What is the volume occupied by 12.3 g of argon gas at a pressure of 1.17 atm and a temperature of 455K?
Would formula be V=T/P?
388.89 L?
Answered below.
To find the volume occupied by the argon gas, you can use the ideal gas law equation:
PV = nRT
Where:
P = pressure of the gas (1.17 atm)
V = volume of the gas (to be determined)
n = the number of moles of gas
R = the ideal gas constant (0.0821 L·atm/(mol·K))
T = temperature of the gas in Kelvin (455K)

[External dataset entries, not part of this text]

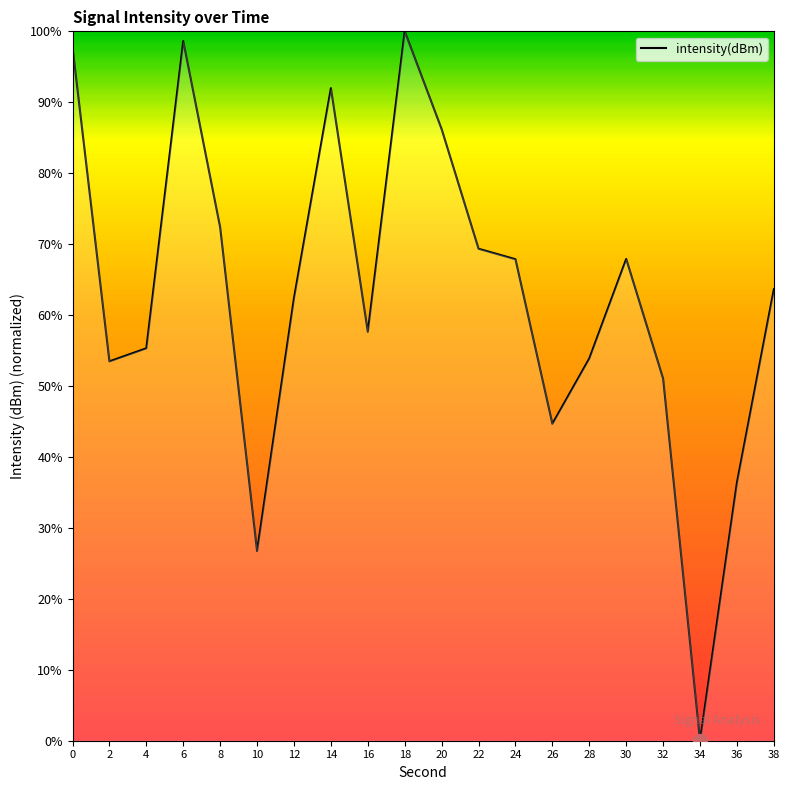

What is the sum of the values at 22 and 0?

167.1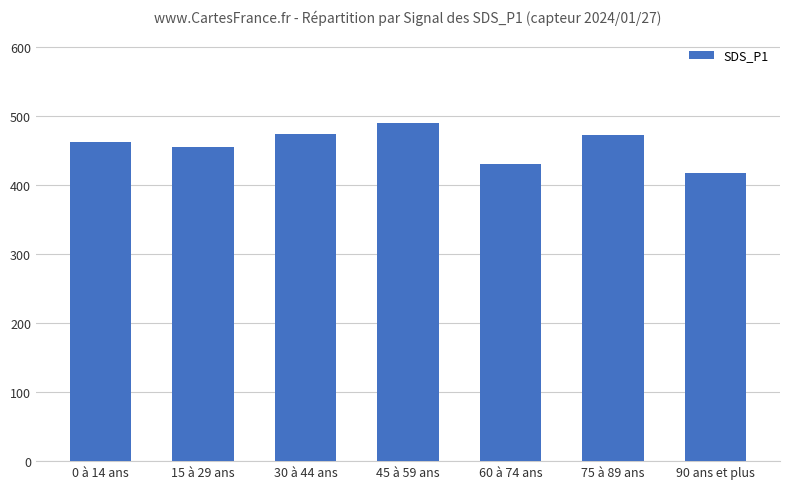

The value at 15 à 29 ans is 454.6. True or false?

True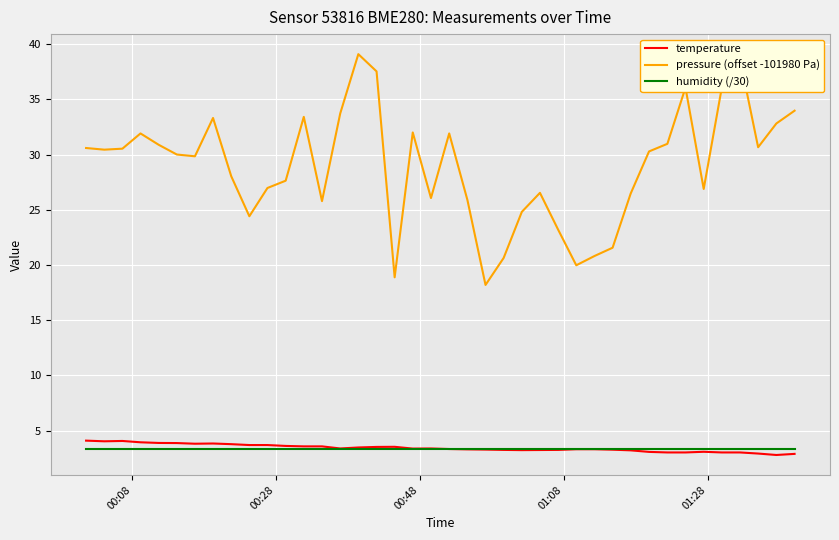

What is the difference between the maximum and minimum values in the temperature series?

1.3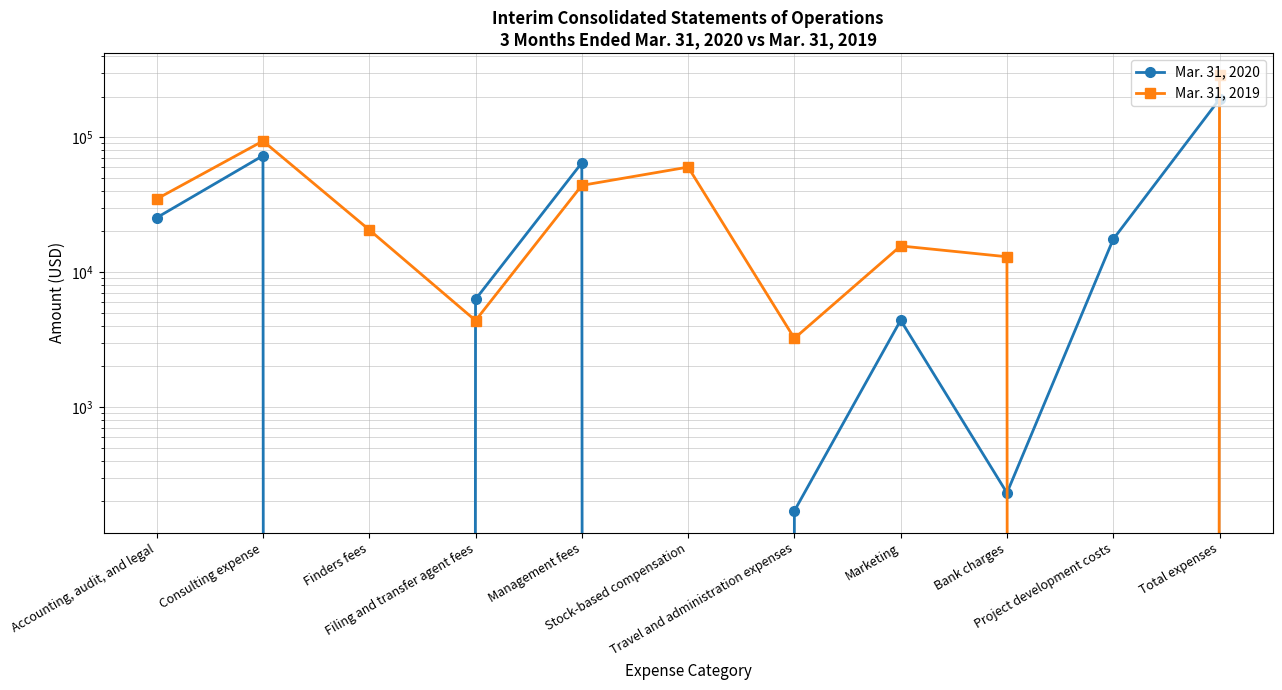

How many values in Mar. 31, 2020 are above zero?

9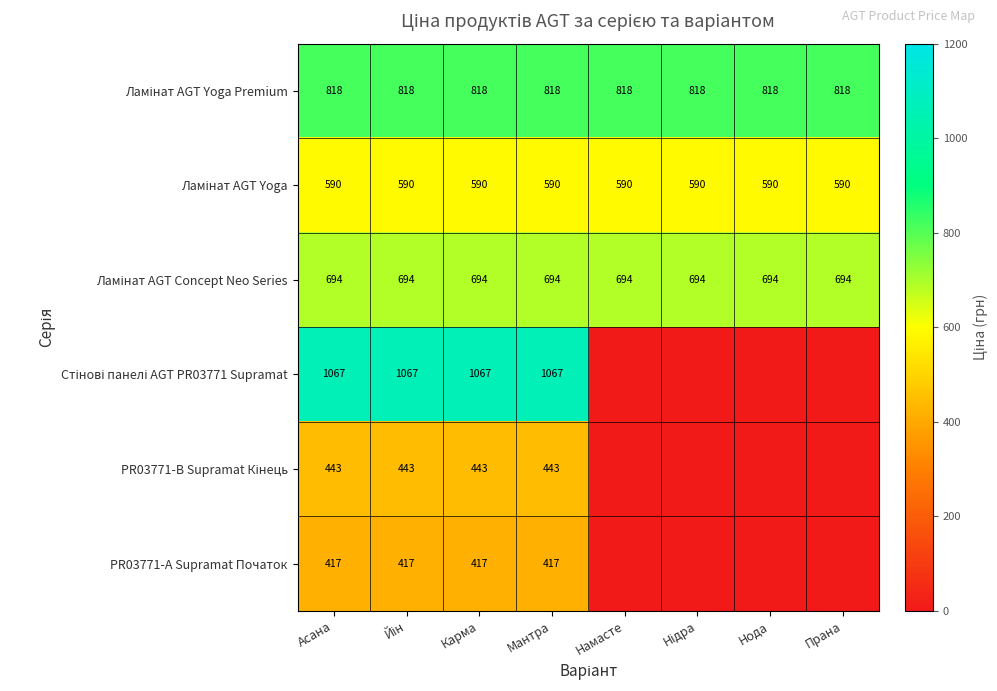

The value of Ламінат AGT Yoga Premium at Нода is 818.5. True or false?

True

First, let's calculate the number of moles of argon gas using the formula:
n = m/M
Where:
n = number of moles
m = mass of the gas (12.3 g)
M = molar mass of argon gas (39.95 g/mol)
n = 12.3 g / 39.95 g/mol ≈ 0.308 moles
Now, we can rearrange the ideal gas law equation to solve for volume (V):
V = nRT / P
Substituting the known values:
V = (0.308 moles) * (0.0821 L·atm/(mol·K)) * (455K) / (1.17 atm)
V ≈ 12.34 L
Therefore, the volume occupied by 12.3 g of argon gas at a pressure of 1.17 atm and a temperature of 455K is approximately 12.34 L.